Afirma que podría contactar al presidente de la FIFA, Gianni Infantino, para presionar a las ciudades gobernadas por los demócratas para que adopten una postura más dura contra el crimen.
En una reunión de gabinete el domingo, dijo: “Si alguien está haciendo un mal trabajo y siento que hay condiciones inseguras, llamaría a Gianni, que es fenomenal, y le diría: ‘Movámoslo a otro lugar’”.
No le encantaría hacerlo, pero lo haría con mucha facilidad.
En respuesta, un portavoz de la FIFA dijo a POLITICO : “La seguridad es de suma importancia en todos los eventos de la FIFA en todo el mundo.

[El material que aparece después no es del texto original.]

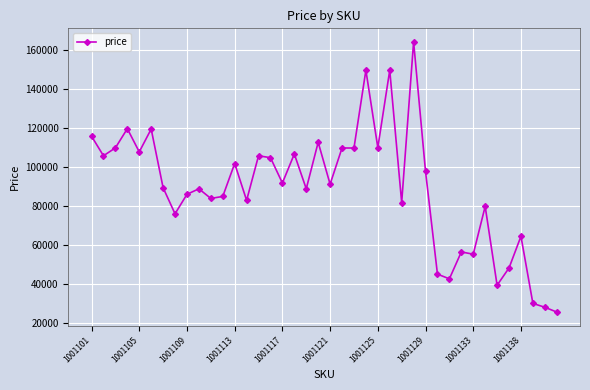

True or false: there are more than 0 points higher than both neighbors.

True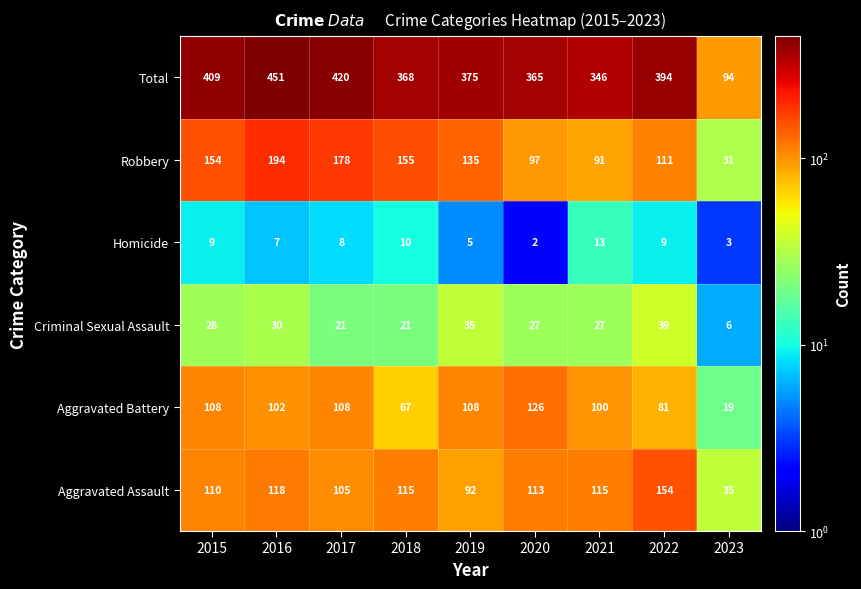

At which label is Aggravated Assault closest to 94?

2019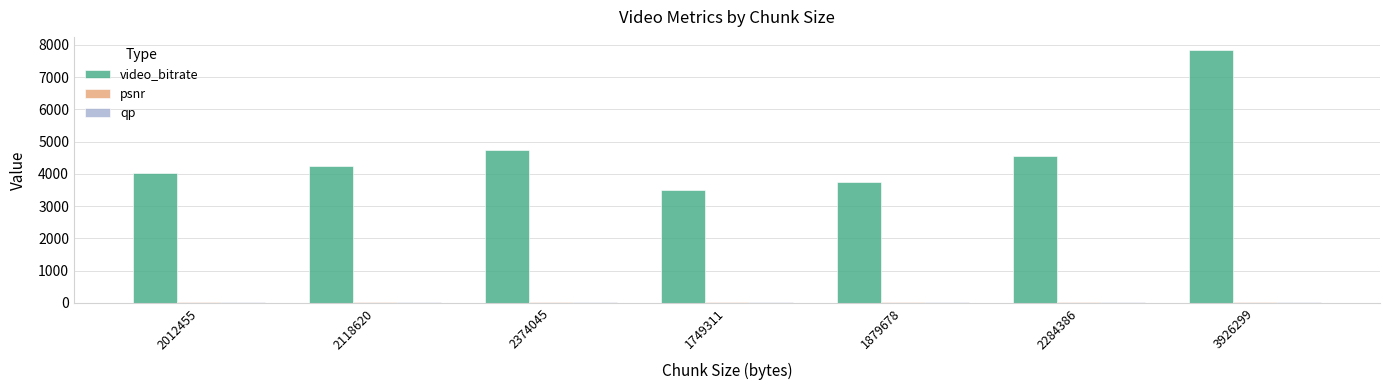

True or false: video_bitrate has a value of 1694.1 at 2012455.

False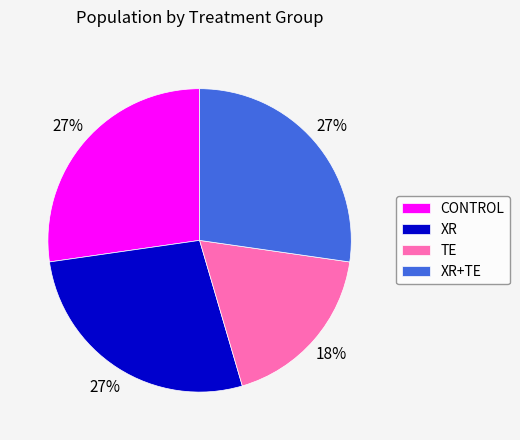

Does TE account for over 50% of the chart?

No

«Y, en última instancia, es responsabilidad del gobierno decidir qué es lo mejor para la seguridad pública.
Esperamos que cada una de nuestras 16 ciudades anfitrionas esté preparada para cumplir con todos los requisitos necesarios para el éxito de la Copa Mundial 2026.
Estados Unidos será sede de dos de los eventos deportivos más importantes del mundo en los próximos años.
Después del Mundial del próximo verano, Los Ángeles albergará los Juegos Olímpicos de Verano de 2028.
Los últimos comentarios de Trump representan la segunda vez que amenaza con cambiar las sedes de la Copa del Mundo.
Desde entonces, los funcionarios de la ciudad se han pronunciado en contra de Trump, enfatizando que han pasado varios años preparándose para albergar partidos.
Lisa Gillmor, alcaldesa de Santa Clara, California, dijo: “Cualquier sugerencia de que Santa Clara no es segura simplemente no está basada en hechos.
«Nos hemos estado preparando para estos juegos durante casi 3 años y estaremos orgullosos de dar la bienvenida al mundo a Santa Clara para la Copa del Mundo el próximo año».
Otro funcionario de una ciudad anfitriona agregó que los acuerdos sobre qué ubicaciones albergarían los partidos se finalizaron en 2017 y 2018.
La polémica es sólo la última dificultad antes del Mundial.
Los aficionados ya han denunciado los precios: las entradas más baratas para la final parten de 2.030 dólares (1.510 libras esterlinas) y las más caras alcanzan los 6.000 dólares (4.462 libras esterlinas).
La FIFA también ha adoptado un sistema de «precios dinámicos» para el torneo, que permite que los precios de las entradas aumenten drásticamente en respuesta a una mayor demanda.
Además, las condiciones climáticas también podrían representar un desafío logístico, ya que el calor extremo probablemente obligará a retrasar el inicio de los partidos.